On a rainy Saturday morning, over 20 volunteers from FedEx joined Museum Volunteers for the Environment (MUVE) for a very wet coastal restoration day. Despite the downpour on May 19, volunteers of all ages helped plant around 400 plants at a restoration site on Virginia Key.
This site, which has been nicknamed “The Gap,” has been undergoing restoration since the end of last year. Located in Virginia Key North Point, the gap was a former access path covered in residual invasive vegetation and debris. With the help of the City of Miami and Miami-Dade County, invasive species (such as scaevola and Australian pine) were removed from the area before it was flattened for optimal planting. Once cleared, volunteers were needed to quickly stop invasive plants from coming back.
We identified an area at the top of the dune that was suitable for native plant species to thrive—such as beach creeper, coco plum and saw palmetto—and help the dune from eroding during heavy summer rains. Enter: our FedEx volunteers. This hardworking group dug into the sand and tough rocky terrain to plant over 125 of these plants in record time.
Next, FedEx volunteers moved down the dune to plant sea oats. This native species helps create living shorelines by stabilizing sandy areas through their deep roots. In order to plant the sea oats successfully, volunteers first removed the invading ragweed plants that were covering the sand. In its place, volunteers placed sea oat plugs which will quickly grow and out compete the ragweed. Even when it began to rain, volunteers were determined to continue establishing the plants into the dune and planted over 250 sea oats.
Another group of helpers noticed a large amount of debris littering the coastline. Using the marine debris tracker app, FedEx volunteers became citizen scientists by removing and recording the types of debris they found while cleaning the beach. This beach is an active sea turtle nesting area. By removing debris, not only does the beach become more visually appealing, we create less obstacles for these and other protected animals to move around and thrive.
Since 2011, FedEx and the Frost Science have been working together to restore subtropical forests in South Florida through the FedEx Cares program with National Fish and Wildlife Foundation.
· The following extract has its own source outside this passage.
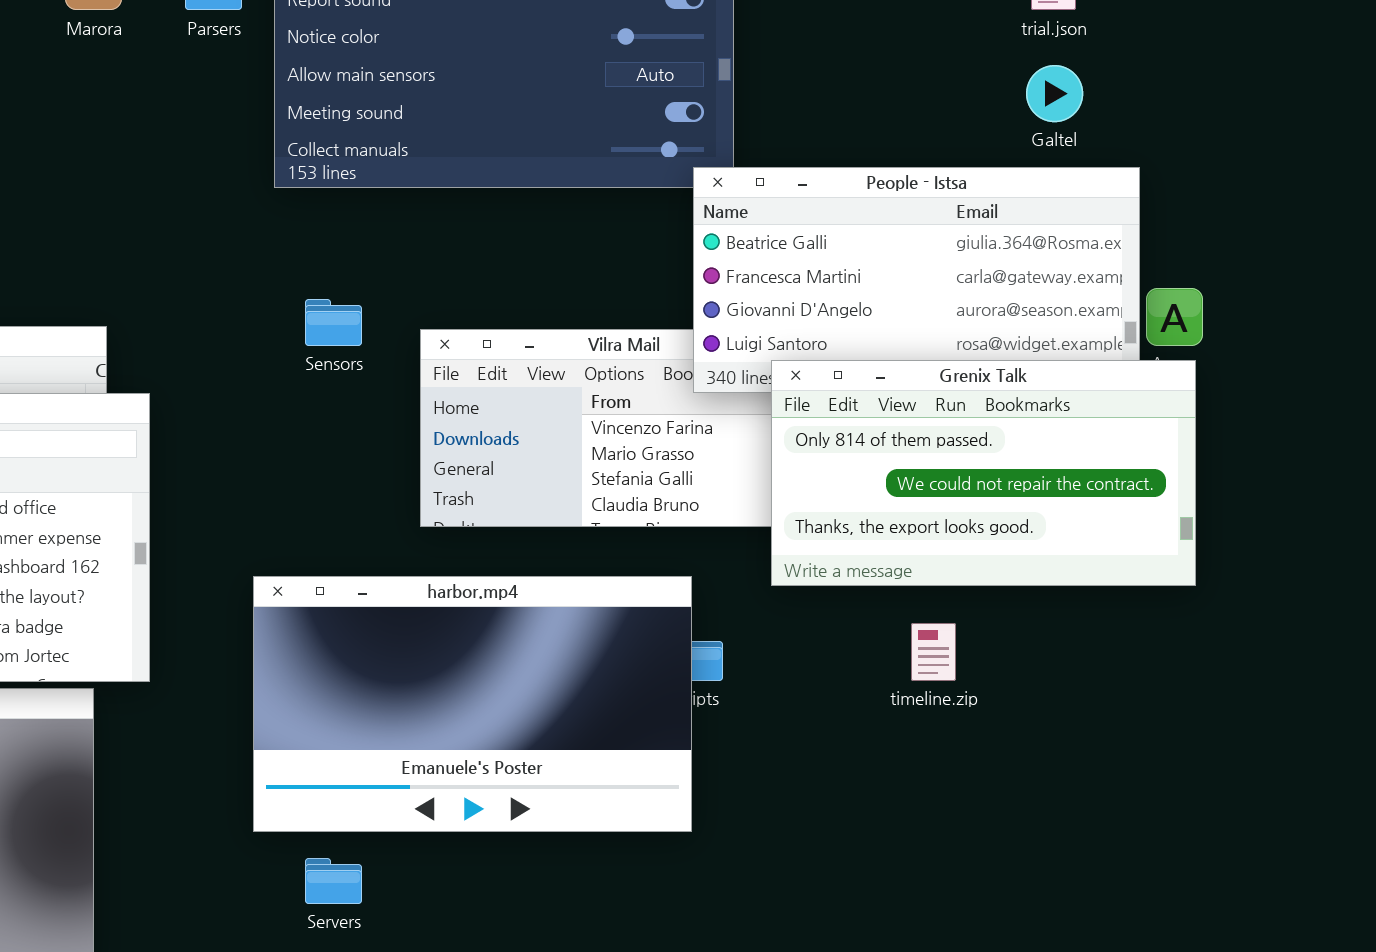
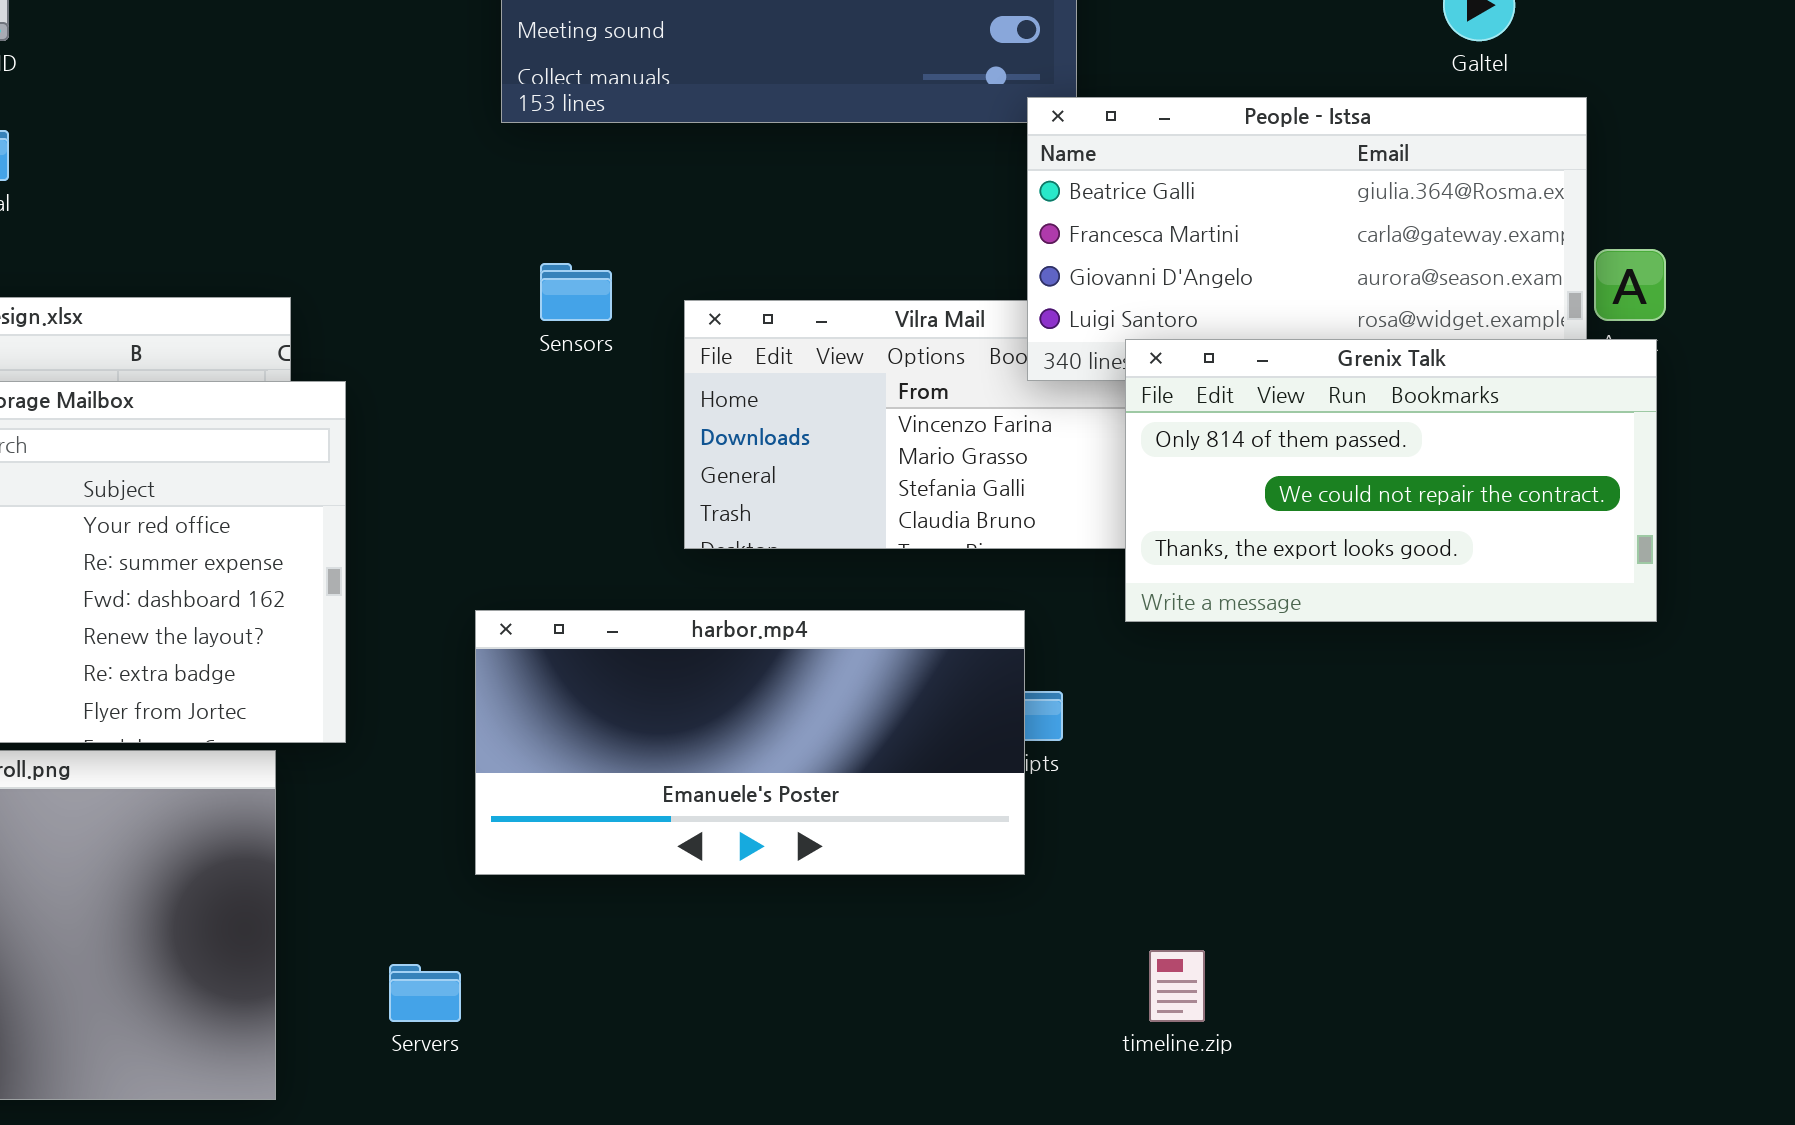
harbor.mp4: [253,576,692,832] -> [475,610,1025,875], resized
timeline.zip: [911,623,956,681] -> [1149,950,1205,1022], moved
Servers: [305,858,362,904] -> [389,964,461,1022], moved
These volunteers are helping to improve our public lands by making them more wildlife friendly and bringing them closer to their native characteristics—which naturally helps protect South Florida during storms. Since Virginia Key North Point has been a restoration project, there has been a decrease in erosion and an increase in native animals such as water fowl and American crocodiles. We are now witnessing one of Miami’s most historical beaches become an inviting environment for both people and nature.